◆ Exercise directions:
Pull out each line of the listing below that contains the string "тивного".

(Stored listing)
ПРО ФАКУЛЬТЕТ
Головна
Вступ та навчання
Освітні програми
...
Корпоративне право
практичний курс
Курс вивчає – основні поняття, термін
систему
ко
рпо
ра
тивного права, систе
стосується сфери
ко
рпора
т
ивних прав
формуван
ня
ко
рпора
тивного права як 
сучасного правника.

◆ Exercise answer:
тивного права, систе
тивного права як 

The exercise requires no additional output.